Dataset records:
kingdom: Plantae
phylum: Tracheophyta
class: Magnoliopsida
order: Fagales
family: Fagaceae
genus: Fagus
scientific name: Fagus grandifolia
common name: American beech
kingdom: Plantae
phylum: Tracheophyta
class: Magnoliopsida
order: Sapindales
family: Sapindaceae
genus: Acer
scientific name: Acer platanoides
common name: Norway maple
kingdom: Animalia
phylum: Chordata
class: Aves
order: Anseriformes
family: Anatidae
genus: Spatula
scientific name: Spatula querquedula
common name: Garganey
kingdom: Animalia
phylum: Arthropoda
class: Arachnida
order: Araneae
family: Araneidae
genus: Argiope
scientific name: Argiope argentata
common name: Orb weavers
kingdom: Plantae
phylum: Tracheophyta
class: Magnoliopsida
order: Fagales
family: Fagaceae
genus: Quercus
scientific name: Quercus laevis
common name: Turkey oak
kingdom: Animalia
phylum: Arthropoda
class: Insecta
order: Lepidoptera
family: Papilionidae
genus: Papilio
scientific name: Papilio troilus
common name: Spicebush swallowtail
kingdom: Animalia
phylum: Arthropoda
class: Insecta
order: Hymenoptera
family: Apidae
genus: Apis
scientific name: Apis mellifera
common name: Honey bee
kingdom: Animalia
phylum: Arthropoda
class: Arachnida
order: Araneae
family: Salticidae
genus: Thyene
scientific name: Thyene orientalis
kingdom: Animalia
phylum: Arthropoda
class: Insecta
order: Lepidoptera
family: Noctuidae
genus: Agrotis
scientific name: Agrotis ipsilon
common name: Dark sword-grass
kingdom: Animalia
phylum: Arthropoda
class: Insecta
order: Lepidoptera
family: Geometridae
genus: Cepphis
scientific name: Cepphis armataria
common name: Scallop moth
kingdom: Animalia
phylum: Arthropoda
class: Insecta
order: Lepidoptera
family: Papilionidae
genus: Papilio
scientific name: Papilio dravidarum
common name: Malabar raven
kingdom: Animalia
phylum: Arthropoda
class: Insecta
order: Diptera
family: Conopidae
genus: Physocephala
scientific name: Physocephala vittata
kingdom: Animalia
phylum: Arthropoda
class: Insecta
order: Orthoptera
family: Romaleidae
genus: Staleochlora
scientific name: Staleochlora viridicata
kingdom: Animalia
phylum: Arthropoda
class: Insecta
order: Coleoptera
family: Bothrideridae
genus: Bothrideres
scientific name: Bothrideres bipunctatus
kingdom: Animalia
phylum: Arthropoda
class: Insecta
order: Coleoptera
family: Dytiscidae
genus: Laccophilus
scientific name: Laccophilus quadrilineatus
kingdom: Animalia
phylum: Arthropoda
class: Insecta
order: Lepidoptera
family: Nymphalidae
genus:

The problem: Reproduce every line of the records above, word for word.

Correct answer:
kingdom: Plantae
phylum: Tracheophyta
class: Magnoliopsida
order: Fagales
family: Fagaceae
genus: Fagus
scientific name: Fagus grandifolia
common name: American beech
kingdom: Plantae
phylum: Tracheophyta
class: Magnoliopsida
order: Sapindales
family: Sapindaceae
genus: Acer
scientific name: Acer platanoides
common name: Norway maple
kingdom: Animalia
phylum: Chordata
class: Aves
order: Anseriformes
family: Anatidae
genus: Spatula
scientific name: Spatula querquedula
common name: Garganey
kingdom: Animalia
phylum: Arthropoda
class: Arachnida
order: Araneae
family: Araneidae
genus: Argiope
scientific name: Argiope argentata
common name: Orb weavers
kingdom: Plantae
phylum: Tracheophyta
class: Magnoliopsida
order: Fagales
family: Fagaceae
genus: Quercus
scientific name: Quercus laevis
common name: Turkey oak
kingdom: Animalia
phylum: Arthropoda
class: Insecta
order: Lepidoptera
family: Papilionidae
genus: Papilio
scientific name: Papilio troilus
common name: Spicebush swallowtail
kingdom: Animalia
phylum: Arthropoda
class: Insecta
order: Hymenoptera
family: Apidae
genus: Apis
scientific name: Apis mellifera
common name: Honey bee
kingdom: Animalia
phylum: Arthropoda
class: Arachnida
order: Araneae
family: Salticidae
genus: Thyene
scientific name: Thyene orientalis
kingdom: Animalia
phylum: Arthropoda
class: Insecta
order: Lepidoptera
family: Noctuidae
genus: Agrotis
scientific name: Agrotis ipsilon
common name: Dark sword-grass
kingdom: Animalia
phylum: Arthropoda
class: Insecta
order: Lepidoptera
family: Geometridae
genus: Cepphis
scientific name: Cepphis armataria
common name: Scallop moth
kingdom: Animalia
phylum: Arthropoda
class: Insecta
order: Lepidoptera
family: Papilionidae
genus: Papilio
scientific name: Papilio dravidarum
common name: Malabar raven
kingdom: Animalia
phylum: Arthropoda
class: Insecta
order: Diptera
family: Conopidae
genus: Physocephala
scientific name: Physocephala vittata
kingdom: Animalia
phylum: Arthropoda
class: Insecta
order: Orthoptera
family: Romaleidae
genus: Staleochlora
scientific name: Staleochlora viridicata
kingdom: Animalia
phylum: Arthropoda
class: Insecta
order: Coleoptera
family: Bothrideridae
genus: Bothrideres
scientific name: Bothrideres bipunctatus
kingdom: Animalia
phylum: Arthropoda
class: Insecta
order: Coleoptera
family: Dytiscidae
genus: Laccophilus
scientific name: Laccophilus quadrilineatus
kingdom: Animalia
phylum: Arthropoda
class: Insecta
order: Lepidoptera
family: Nymphalidae
genus:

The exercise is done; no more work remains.